# Soil Test Results: New Lawn



## Ohio Lawn (Mar 20, 2019)

Hi guys,
I am about to plant a new lawn from scratch (new construction home) in Northeast Ohio. I received my soil tests today. Any thoughts on amendments I may want/need to add prior to seeding?


----------



## g-man (Jun 15, 2017)

Without knowing the test method, you need phosphorus and Potasium. pH is high, so use FAS for iron. I would use ammonium sulfate for nitrogen.


----------



## Ohio Lawn (Mar 20, 2019)

g-man said:


> Without knowing the test method, you need phosphorus and Potasium. pH is high, so use FAS for iron. I would use ammonium sulfate for nitrogen.


Thank you @g-man . I had the test done at Michigan State University (I'm waiting to hear back on the method they use). I'm a complete novice; what would you use to increase the phosphorus and potassium?


----------



## Ohio Lawn (Mar 20, 2019)

g-man said:


> Without knowing the test method, you need phosphorus and Potasium. pH is high, so use FAS for iron. I would use ammonium sulfate for nitrogen.


@g-man , they used these methods:
Bray P1 - Phosphorus
Ammonium Acetate - K, Ca, Mg
Combustion - Organic Matter

With my low organic matter, would I be better topdressing my ground with compost rather than topsoil prior to planting my new lawn from scratch? (new construction home)
Thanks


----------



## g-man (Jun 15, 2017)

Compost is always good in my opinion, but you are 2.9% OM. That's good in the OM side.


----------



## Ohio Lawn (Mar 20, 2019)

@g-man Should I try and get my PH down a bit, or is it nothing to worry about for planting TTTF?


----------



## g-man (Jun 15, 2017)

In our areas, there is not much we could do to lower the pH. You can excavate 6-8in of soil and replace it.
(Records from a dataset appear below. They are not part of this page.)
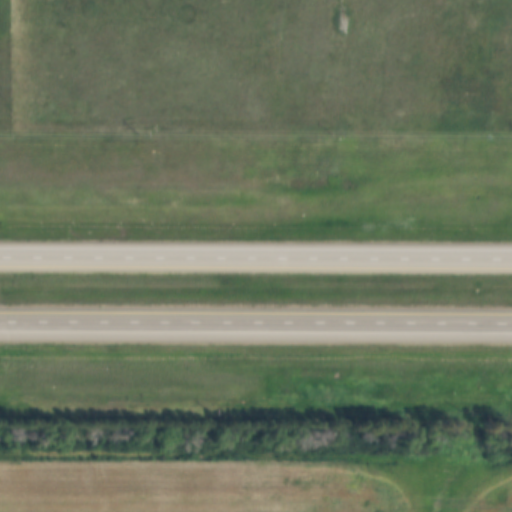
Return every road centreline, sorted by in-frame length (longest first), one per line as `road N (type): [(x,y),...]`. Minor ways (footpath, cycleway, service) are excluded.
road 1 (trunk): [(511,261),(0,260)]
road 2 (trunk): [(0,319),(511,320)]
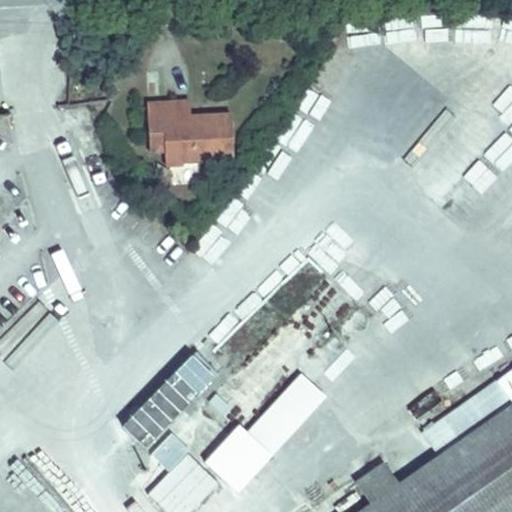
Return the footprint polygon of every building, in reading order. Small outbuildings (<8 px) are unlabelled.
[(448,16),(447,37),(473,38),(474,17),(448,16)] [(437,41),(437,20),(409,20),(409,41),(437,41)] [(338,93),(347,69),(332,63),(323,87),(338,93)] [(150,91),(123,94),(126,126),(143,125),(147,158),(156,158),(179,137),(181,139),(183,152),(213,149),(207,99),(151,105),(150,91)] [(302,151),(317,126),(305,119),(291,144),(302,151)] [(459,172),(488,134),(477,126),(448,164),(459,172)] [(476,199),(511,161),(511,147),(499,135),(456,179),(476,199)] [(255,176),(241,196),(258,208),(272,189),(255,176)] [(132,238),(151,249),(162,232),(143,220),(132,238)] [(181,278),(191,288),(214,265),(204,255),(181,278)] [(334,280),(345,303),(370,292),(359,269),(334,280)] [(408,307),(418,298),(402,281),(392,290),(408,307)] [(385,333),(405,318),(381,286),(361,301),(385,333)] [(0,331),(0,375),(28,349),(37,358),(67,330),(37,298),(0,331)] [(334,329),(360,358),(382,338),(357,309),(334,329)] [(152,422),(216,345),(192,325),(129,402),(152,422)] [(322,340),(310,356),(342,381),(354,365),(322,340)] [(511,511),(511,349),(417,417),(429,434),(321,511),(511,511)] [(293,368),(204,469),(236,496),(325,396),(293,368)] [(374,439),(347,459),(361,477),(387,457),(374,439)] [(143,494),(160,511),(190,511),(217,485),(185,453),(143,494)]
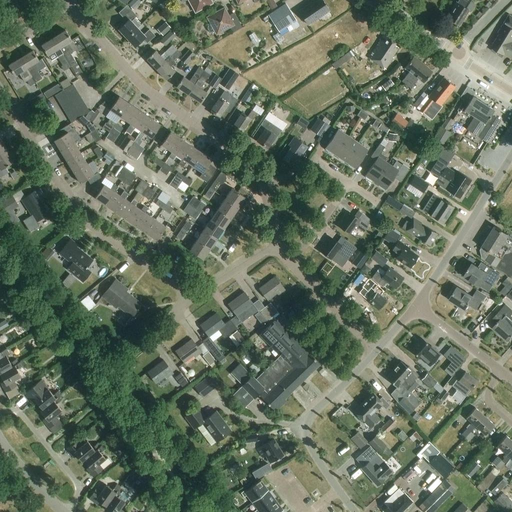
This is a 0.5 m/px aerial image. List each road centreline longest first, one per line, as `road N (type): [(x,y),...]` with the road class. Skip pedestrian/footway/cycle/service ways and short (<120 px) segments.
road 1 (residential): [(278,245),(253,166),(142,87),(65,5)]
road 2 (residential): [(149,269),(76,214),(0,90)]
road 3 (residential): [(415,306),(511,155)]
road 4 (residential): [(338,490),(302,428),(375,351)]
road 5 (residential): [(65,511),(79,491),(75,481),(17,412),(0,413)]
road 6 (residential): [(375,351),(290,264)]
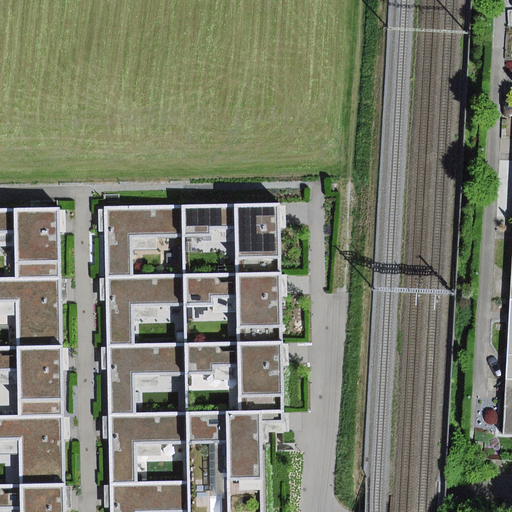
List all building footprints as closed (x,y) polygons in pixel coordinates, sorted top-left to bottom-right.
[(280,203),(183,205),(183,235),(210,234),(210,228),(236,228),(237,275),(282,274),(281,218),(280,203)] [(105,219),(107,277),(134,277),(133,235),(183,235),(183,205),(105,207),(105,219)] [(61,208),(0,209),(0,230),(15,231),(16,280),(62,280),(61,221),(61,208)] [(237,275),(185,276),(186,307),(213,307),(213,299),(237,298),(238,343),(283,342),(282,286),(282,274),(237,275)] [(107,289),(108,345),(135,345),(134,308),(186,307),(185,276),(134,277),(107,277),(107,289)] [(16,280),(0,280),(0,300),(19,300),(19,349),(63,348),(62,290),(62,280),(16,280)] [(238,343),(185,344),(185,375),(214,375),(214,366),(240,366),(240,412),(283,412),(283,357),(283,342),(238,343)] [(108,358),(109,415),(138,415),(137,376),(185,375),(185,344),(135,345),(108,345),(108,358)] [(19,349),(0,348),(0,369),(19,370),(19,417),(64,416),(63,359),(63,348),(19,349)] [(240,412),(187,414),(188,442),(227,442),(228,511),(264,511),(263,432),(262,422),(283,421),(283,412),(240,412)] [(109,428),(110,484),(139,483),(138,443),(188,442),(187,414),(138,415),(109,415),(109,428)] [(19,417),(0,417),(0,438),(23,438),(25,483),(66,482),(64,430),(64,416),(19,417)] [(25,483),(0,483),(0,505),(21,505),(21,511),(66,511),(66,500),(66,482),(25,483)] [(111,497),(111,511),(188,511),(188,482),(139,483),(110,484),(111,497)]
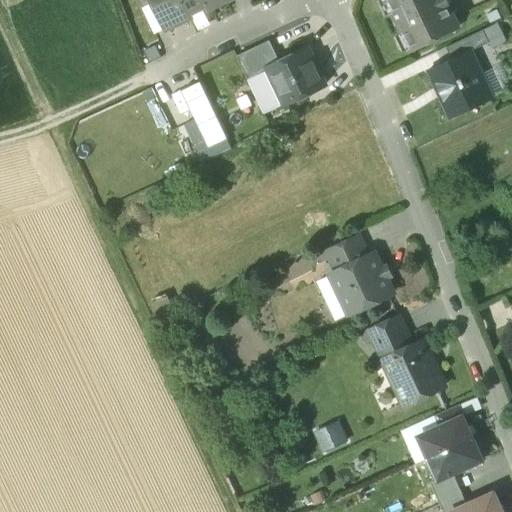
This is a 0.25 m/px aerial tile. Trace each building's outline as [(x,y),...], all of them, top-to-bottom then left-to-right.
[(190,14),(183,0),(152,0),(154,3),(167,30),(193,18),(191,13),(190,14)] [(183,0),(190,14),(191,13),(209,5),(209,4),(207,0),(183,0)] [(207,0),(209,4),(209,5),(211,9),(229,0),(207,0)] [(387,0),(411,50),(421,46),(422,47),(433,42),(432,41),(459,28),(449,6),(450,6),(446,0),(387,0)] [(484,31),(447,48),(453,60),(470,51),(471,53),(490,44),(484,31)] [(270,41),(237,57),(249,81),(269,71),(269,69),(280,63),(270,41)] [(280,63),(269,69),(269,71),(249,81),(265,114),(325,86),(308,50),(280,63)] [(453,60),(432,70),(444,97),(442,97),(452,118),(493,99),(479,71),(476,72),(467,54),(471,53),(470,51),(453,60)] [(232,149),(201,83),(183,92),(196,120),(185,125),(203,163),(232,149)] [(360,239),(329,253),(338,272),(368,258),(360,239)] [(338,272),(332,275),(320,281),(338,320),(393,294),(374,255),(368,258),(338,272)] [(400,318),(371,331),(374,339),(384,360),(413,347),(400,318)] [(371,331),(363,335),(367,342),(374,339),(371,331)] [(384,360),(384,361),(393,381),(397,383),(407,403),(404,404),(405,406),(445,387),(437,369),(436,367),(432,360),(433,359),(432,357),(431,357),(424,342),(413,347),(384,360)] [(458,406),(436,416),(441,427),(463,417),(458,406)] [(441,427),(419,437),(429,458),(473,438),(463,417),(441,427)] [(316,428),(324,451),(350,442),(342,419),(316,428)] [(473,438),(429,458),(439,480),(453,474),(483,461),(473,438)] [(463,495),(453,474),(439,480),(431,484),(441,505),(463,495)] [(455,511),(502,511),(495,494),(468,506),(455,511)] [(463,495),(441,505),(443,511),(455,511),(468,506),(463,495)]
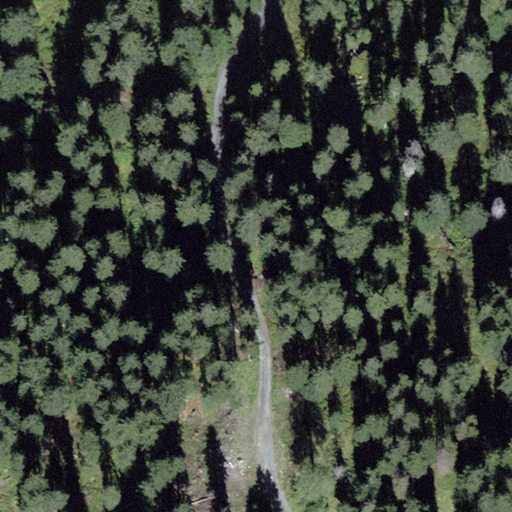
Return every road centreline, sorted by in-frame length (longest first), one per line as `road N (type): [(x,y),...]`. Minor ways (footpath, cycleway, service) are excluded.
road 1 (track): [(217,123),(254,449),(281,511)]
road 2 (track): [(270,0),(217,123)]
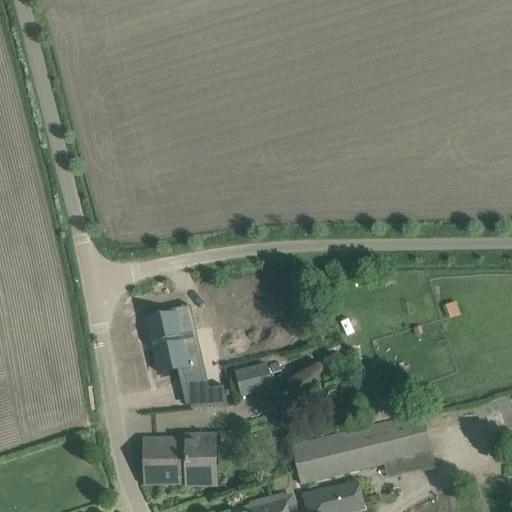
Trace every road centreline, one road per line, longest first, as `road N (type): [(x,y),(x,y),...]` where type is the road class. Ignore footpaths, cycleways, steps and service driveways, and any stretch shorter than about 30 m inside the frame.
road 1 (unclassified): [(91,282),(297,247),(511,244)]
road 2 (unclassified): [(91,282),(20,0)]
road 3 (unclassified): [(136,511),(91,282)]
We sit in limestone and even if you throw elemental sulfur, it is going to raise the pH back. There is a study someone did about this and they threw 100s of lb of sulfur (amount that will kill our lawns).

Greendoc, recommends constantly applying citric acid to provide a short term acidic reaction.


----------



## MDJoe (Sep 16, 2019)

Wow! I'm surprised your pH is that high. Mine was in the upper 5s in Akron.


----------